# TAREFAS E EXERCÍCIOS:
**a.** Liste todos os nomes próprios de pessoas que aparecem na entrevista com Driele Veiga.
**b.** De acordo com a entrevista com Driele Veiga, em que momento ela deixou o local?

# TRECHO DO DOCUMENTO:
============

DRIELE VEIGA: Comigo foi a primeira vez. Nunca antes tinha acontecido.
A equipe do canal de Driele no YouTube, Bernardo e o cachorro. Todos no 402 | Imagem: Instagram
CLARISSA: Você já tinha em mente pedir “asilo político” para algum morador, quando começaram a pressionar para que sua equipe saísse, ou foi improviso?
DRIELE VEIGA: Improviso total. Minha mente ali só estava em passar e buscar informações sobre o incêndio. O gerenciamento de crise, ao vivo, foi na hora ali. Repórter tem que ter raciocínio rápido.
CLARISSA: Qual foi o desfecho do caso?
DRIELE VEIGA: Eu fiquei, dei todas as informações e só sai depois que a concorrente saiu.
CLARISSA: Como ficou o clima entre vocês (TV Aratu) e Record TV Bahia depois do ocorrido?
DRIELE VEIGA: Do mesmo jeito de sempre. Normal!
CLARISSA: Ser xingada pelo presidente da República ao vivo dá um up na carreira?
DRIELE VEIGA: O que dá up na carreira é você trabalhar e focar no seu serviço. O resto será apenas apresentação para quem ainda não conhece o seu trabalho.
CLARISSA: Como você encara o atual momento do jornalismo?
DRIELE VEIGA: A Internet está roubando a cena. Acredito que as emissoras de TV precisam compreender isso e passar a usar os canais de rede social para estender a visibilidade.
CLARISSA: E o futuro?
DRIELE VEIGA: A Deus pertence!
CLARISSA: Você tem posição e opiniões bem claras a respeito do papel feminino na sociedade. O que as mulheres precisam fazer para ter um protagonismo maior no jornalismo e na TV?

============

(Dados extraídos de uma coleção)
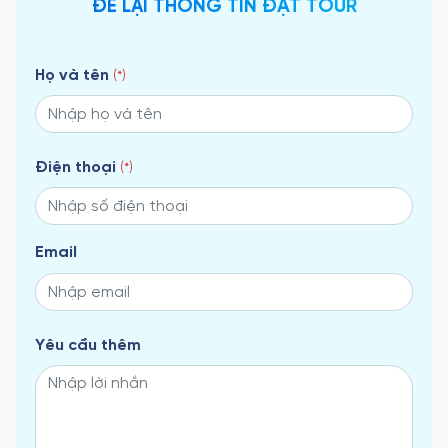
ĐỂ LẠI THÔNG TIN ĐẶT TOUR
Họ và tên
(*)
Điện thoại
(*)
Email
Yêu cầu thêm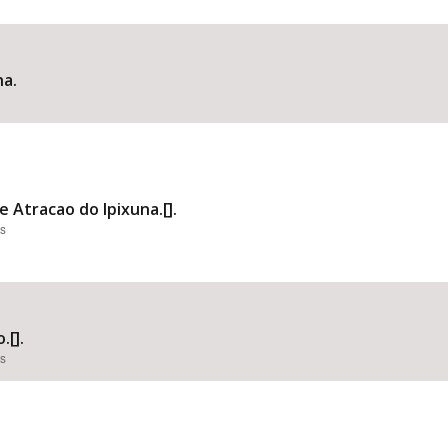
na.
Área Protegida
 Atracao do Ipixuna.[].
es
.[].
es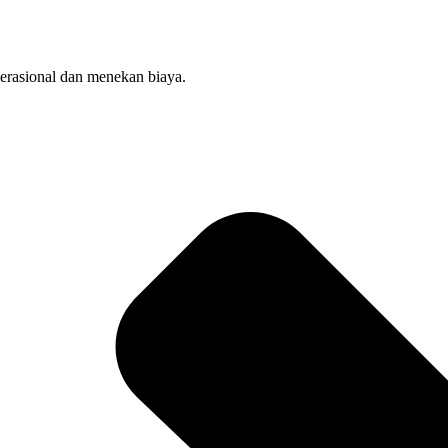
perasional dan menekan biaya.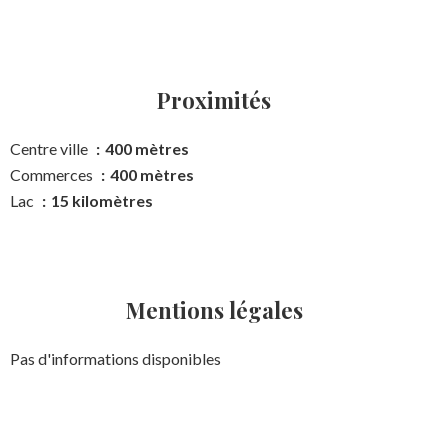
Proximités
Centre ville
400 mètres
Commerces
400 mètres
Lac
15 kilomètres
Mentions légales
Pas d'informations disponibles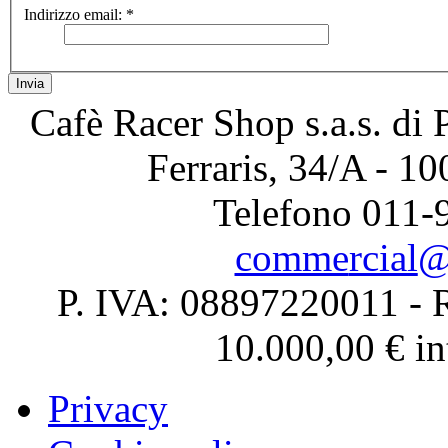
Indirizzo email:
*
Invia
Cafè Racer Shop s.a.s. di 
Ferraris, 34/A - 1
Telefono 011-
P. IVA: 08897220011 - R
10.000,00 € in
Privacy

============

# CONJUNTO DE RESPOSTAS:
**a.** Driele Veiga, Clarissa, Bernardo

**b.** Ela só saiu depois que a concorrente saiu.